### Consignes de l'exercice
• a. Restituez mot pour mot le passage du texte sur les mauvaises herbes qui va de "Si la planche" jusqu'à "former une canopée.".
• b. Reprenez le texte sur les mauvaises herbes là où il s'arrête et poursuivez-le.

L'Occultation avec Bâches d'Ensilage
Quiconque suit le travail de Jean-Martin Fortier connaît l’importance qu’il accorde à l’utilisation des bâches d’ensilage pour contrôler les mauvaises herbes. Cette méthode, aussi appelée « occultation », consiste à recouvrir les planches récoltées d’une bâche noire opaque. Par la suite, il faut attendre un minimum de trois semaines (deux semaines peuvent suffire en période de grande chaleur) avant de transplanter la prochaine culture.
Les Cultures de Couverture (Engrais Vert)
Si la planche est inutilisée pendant plusieurs semaines, l’implantation d’une culture de couverture, aussi appelée engrais vert, est aussi une bonne pratique pour faire une bonne gestion des mauvaises herbes. Elles aident à étouffer les adventices et à améliorer la qualité du sol.
La Plantation Dense
Si vous cultivez une petite superficie, votre stratégie de plantation est d’autant plus importante. L’utilisation de chaque mètre carré de vos champs est cruciale, puisqu’elle influence les cultures choisies et les quantités produites (et par conséquent, les profits générés!). Une approche consiste à planter densément afin que nos cultures forment une canopée capable d’étouffer les mauvaises herbes. Planter densément permet aux cultures de former une canopée.
La Préparation du Sol et la Perturbation Minimale
Pour la préparation des planches, Jean-Martin préconise une perturbation minimale du sol. Après un apport initial en amendements de qualité pour restaurer la santé du sol, il n’est plus nécessaire de le travailler. En retournant le sol avec un outil ou un rotoculteur, vous risquez non seulement d’en affecter la structure, mais également de remonter des semences de mauvaises herbes à la surface. Souvenez-vous : votre objectif est d’éliminer les mauvaises herbes dans les cinq premiers centimètres du sol.

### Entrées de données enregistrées
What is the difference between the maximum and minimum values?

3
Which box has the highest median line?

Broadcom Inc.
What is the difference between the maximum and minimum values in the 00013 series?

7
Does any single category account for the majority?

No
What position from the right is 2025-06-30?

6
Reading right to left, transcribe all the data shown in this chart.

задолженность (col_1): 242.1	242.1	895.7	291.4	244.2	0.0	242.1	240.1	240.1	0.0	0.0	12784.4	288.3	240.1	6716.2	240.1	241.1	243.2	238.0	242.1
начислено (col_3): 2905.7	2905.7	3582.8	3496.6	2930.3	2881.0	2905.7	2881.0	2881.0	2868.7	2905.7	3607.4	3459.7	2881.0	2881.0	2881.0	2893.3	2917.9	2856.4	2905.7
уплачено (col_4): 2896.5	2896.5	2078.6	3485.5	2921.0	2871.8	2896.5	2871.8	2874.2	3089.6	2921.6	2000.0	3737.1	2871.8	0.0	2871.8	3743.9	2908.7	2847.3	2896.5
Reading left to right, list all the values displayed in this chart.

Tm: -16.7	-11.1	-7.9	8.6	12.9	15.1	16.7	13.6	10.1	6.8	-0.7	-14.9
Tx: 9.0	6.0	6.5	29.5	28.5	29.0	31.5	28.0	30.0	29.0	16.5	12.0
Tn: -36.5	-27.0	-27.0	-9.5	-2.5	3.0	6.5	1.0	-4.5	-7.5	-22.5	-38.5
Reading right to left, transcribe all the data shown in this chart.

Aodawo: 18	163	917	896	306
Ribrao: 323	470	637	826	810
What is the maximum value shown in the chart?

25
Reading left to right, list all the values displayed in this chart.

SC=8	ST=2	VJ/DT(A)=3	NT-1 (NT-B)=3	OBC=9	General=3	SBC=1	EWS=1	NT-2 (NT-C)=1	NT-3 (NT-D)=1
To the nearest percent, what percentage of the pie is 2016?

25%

### Réponses aux activités
• a.
Si la planche est inutilisée pendant plusieurs semaines, l’implantation d’une culture de couverture, aussi appelée engrais vert, est aussi une bonne pratique pour faire une bonne gestion des mauvaises herbes. Elles aident à étouffer les adventices et à améliorer la qualité du sol.
La Plantation Dense
Si vous cultivez une petite superficie, votre stratégie de plantation est d’autant plus importante. L’utilisation de chaque mètre carré de vos champs est cruciale, puisqu’elle influence les cultures choisies et les quantités produites (et par conséquent, les profits générés!). Une approche consiste à planter densément afin que nos cultures forment une canopée capable d’étouffer les mauvaises herbes. Planter densément permet aux cultures de former une canopée.

• b.
Le Désherbage Précoce et Régulier
Un autre conseil précieux pour garder une longueur d’avance sur les mauvaises herbes? Plus elles grandissent, plus elles deviennent problématiques. Au stade cotylédon, les mauvaises herbes sont caractérisées par une pousse blanche unique qui annonce « Nous sommes en route! ». Leur système racinaire est mieux établi lorsque plus de deux feuilles se développent. Il sera donc beaucoup plus difficile de les supprimer rapidement et facilement avec des outils. Il faut éviter autant que possible le désherbage manuel, trop inefficace pour un fermier occupé! Plus les mauillaises herbes sont grosses, plus elles font compétition à vos cultures pour les ressources comme l’eau, les éléments nutritifs et le soleil. Pour être certain d’intervenir au bon moment, bloquer du temps de désherbage dans chacune de vos tâches hebdomadaires. La gestion des mauvaises herbes doit être une priorité !
La façon la plus efficace de tenir les mauvaises herbes à distance est de prévoir une séance régulière de binage. Utilisez des outils spécialisés conçus pour le désherbage. Selon l’expérience de Jean-Martin, l’utilisation d’une variété de binettes ou de sarcloirs à long manche, conçue pour un sarclage léger, vous permettra de désherber différents types de plantes. Par exemple, nous favorisons l’utilisation d’une herse étrille pour sarcler les cultures comme les radis, les rabioles et les verdurettes. Celles-ci doivent être exemptes de mauvaises herbes et sont faciles à désherber avec cet outil. Si vous le pouvez, confiez la responsabilité du désherbage à un des membres de votre équipe.
L'Importance de Ne Pas Laisser les Mauvaises Herbes Monter en Graine
Au final, parmi tous les trucs disponibles, le plus important est probablement le suivant : ne laissez jamais vos mauvaises herbes monter en graine. Toutes les stratégies présentées visent la gestion et la prévention. Si votre objectif est de réduire la banque de mauvaises herbes présente dans vos champs, il est essentiel d’en faire une gestion serrée. Si elles montent en graine, vous aurez BEAUCOUP plus de travail et votre capacité de production en sera affectée.